Source material:
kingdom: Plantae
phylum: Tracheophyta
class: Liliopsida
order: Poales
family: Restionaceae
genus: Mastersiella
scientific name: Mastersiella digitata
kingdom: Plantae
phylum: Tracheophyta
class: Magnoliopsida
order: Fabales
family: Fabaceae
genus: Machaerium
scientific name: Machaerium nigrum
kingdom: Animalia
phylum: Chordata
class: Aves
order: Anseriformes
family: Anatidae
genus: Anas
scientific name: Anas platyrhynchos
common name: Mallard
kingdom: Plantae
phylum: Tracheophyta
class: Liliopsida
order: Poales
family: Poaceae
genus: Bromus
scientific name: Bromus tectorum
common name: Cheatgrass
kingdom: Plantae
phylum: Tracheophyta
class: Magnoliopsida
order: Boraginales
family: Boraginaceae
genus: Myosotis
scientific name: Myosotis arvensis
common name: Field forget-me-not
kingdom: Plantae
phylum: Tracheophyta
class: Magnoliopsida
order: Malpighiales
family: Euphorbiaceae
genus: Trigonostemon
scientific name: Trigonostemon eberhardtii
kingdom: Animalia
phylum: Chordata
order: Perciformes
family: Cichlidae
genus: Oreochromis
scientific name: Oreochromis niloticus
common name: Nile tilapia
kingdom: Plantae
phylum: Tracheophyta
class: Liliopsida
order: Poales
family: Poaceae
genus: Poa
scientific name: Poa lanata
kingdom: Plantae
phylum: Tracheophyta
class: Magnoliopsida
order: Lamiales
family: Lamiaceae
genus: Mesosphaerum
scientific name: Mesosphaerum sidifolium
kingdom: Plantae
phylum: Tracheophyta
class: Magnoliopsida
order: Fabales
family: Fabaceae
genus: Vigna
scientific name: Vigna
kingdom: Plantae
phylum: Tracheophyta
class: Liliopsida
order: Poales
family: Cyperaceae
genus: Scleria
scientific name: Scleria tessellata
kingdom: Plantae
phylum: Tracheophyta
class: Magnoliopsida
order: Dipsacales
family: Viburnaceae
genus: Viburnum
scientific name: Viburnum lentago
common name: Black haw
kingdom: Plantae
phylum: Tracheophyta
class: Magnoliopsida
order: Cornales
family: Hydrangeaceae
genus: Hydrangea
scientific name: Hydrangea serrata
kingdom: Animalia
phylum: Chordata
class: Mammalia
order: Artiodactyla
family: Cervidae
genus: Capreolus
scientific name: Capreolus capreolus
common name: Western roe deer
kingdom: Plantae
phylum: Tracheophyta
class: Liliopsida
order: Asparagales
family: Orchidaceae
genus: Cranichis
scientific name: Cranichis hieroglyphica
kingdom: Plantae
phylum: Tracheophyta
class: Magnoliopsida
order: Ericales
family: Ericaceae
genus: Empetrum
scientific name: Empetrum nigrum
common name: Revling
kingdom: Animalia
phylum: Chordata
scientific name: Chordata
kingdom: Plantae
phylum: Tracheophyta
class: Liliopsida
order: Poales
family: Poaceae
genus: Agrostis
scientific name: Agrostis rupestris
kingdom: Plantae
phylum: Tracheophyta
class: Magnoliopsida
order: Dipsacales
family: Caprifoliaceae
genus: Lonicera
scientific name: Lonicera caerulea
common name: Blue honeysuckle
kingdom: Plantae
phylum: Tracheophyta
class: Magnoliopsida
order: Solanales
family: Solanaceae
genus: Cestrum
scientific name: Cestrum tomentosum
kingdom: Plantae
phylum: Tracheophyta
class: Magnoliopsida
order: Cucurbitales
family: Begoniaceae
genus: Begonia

The task: Rewrite the lines of every item above, substituting "vernacular name" for each occurrence of "common name" and leaving everything else unchanged.

Exercise answer:
kingdom: Plantae
phylum: Tracheophyta
class: Liliopsida
order: Poales
family: Restionaceae
genus: Mastersiella
scientific name: Mastersiella digitata
kingdom: Plantae
phylum: Tracheophyta
class: Magnoliopsida
order: Fabales
family: Fabaceae
genus: Machaerium
scientific name: Machaerium nigrum
kingdom: Animalia
phylum: Chordata
class: Aves
order: Anseriformes
family: Anatidae
genus: Anas
scientific name: Anas platyrhynchos
vernacular name: Mallard
kingdom: Plantae
phylum: Tracheophyta
class: Liliopsida
order: Poales
family: Poaceae
genus: Bromus
scientific name: Bromus tectorum
vernacular name: Cheatgrass
kingdom: Plantae
phylum: Tracheophyta
class: Magnoliopsida
order: Boraginales
family: Boraginaceae
genus: Myosotis
scientific name: Myosotis arvensis
vernacular name: Field forget-me-not
kingdom: Plantae
phylum: Tracheophyta
class: Magnoliopsida
order: Malpighiales
family: Euphorbiaceae
genus: Trigonostemon
scientific name: Trigonostemon eberhardtii
kingdom: Animalia
phylum: Chordata
order: Perciformes
family: Cichlidae
genus: Oreochromis
scientific name: Oreochromis niloticus
vernacular name: Nile tilapia
kingdom: Plantae
phylum: Tracheophyta
class: Liliopsida
order: Poales
family: Poaceae
genus: Poa
scientific name: Poa lanata
kingdom: Plantae
phylum: Tracheophyta
class: Magnoliopsida
order: Lamiales
family: Lamiaceae
genus: Mesosphaerum
scientific name: Mesosphaerum sidifolium
kingdom: Plantae
phylum: Tracheophyta
class: Magnoliopsida
order: Fabales
family: Fabaceae
genus: Vigna
scientific name: Vigna
kingdom: Plantae
phylum: Tracheophyta
class: Liliopsida
order: Poales
family: Cyperaceae
genus: Scleria
scientific name: Scleria tessellata
kingdom: Plantae
phylum: Tracheophyta
class: Magnoliopsida
order: Dipsacales
family: Viburnaceae
genus: Viburnum
scientific name: Viburnum lentago
vernacular name: Black haw
kingdom: Plantae
phylum: Tracheophyta
class: Magnoliopsida
order: Cornales
family: Hydrangeaceae
genus: Hydrangea
scientific name: Hydrangea serrata
kingdom: Animalia
phylum: Chordata
class: Mammalia
order: Artiodactyla
family: Cervidae
genus: Capreolus
scientific name: Capreolus capreolus
vernacular name: Western roe deer
kingdom: Plantae
phylum: Tracheophyta
class: Liliopsida
order: Asparagales
family: Orchidaceae
genus: Cranichis
scientific name: Cranichis hieroglyphica
kingdom: Plantae
phylum: Tracheophyta
class: Magnoliopsida
order: Ericales
family: Ericaceae
genus: Empetrum
scientific name: Empetrum nigrum
vernacular name: Revling
kingdom: Animalia
phylum: Chordata
scientific name: Chordata
kingdom: Plantae
phylum: Tracheophyta
class: Liliopsida
order: Poales
family: Poaceae
genus: Agrostis
scientific name: Agrostis rupestris
kingdom: Plantae
phylum: Tracheophyta
class: Magnoliopsida
order: Dipsacales
family: Caprifoliaceae
genus: Lonicera
scientific name: Lonicera caerulea
vernacular name: Blue honeysuckle
kingdom: Plantae
phylum: Tracheophyta
class: Magnoliopsida
order: Solanales
family: Solanaceae
genus: Cestrum
scientific name: Cestrum tomentosum
kingdom: Plantae
phylum: Tracheophyta
class: Magnoliopsida
order: Cucurbitales
family: Begoniaceae
genus: Begonia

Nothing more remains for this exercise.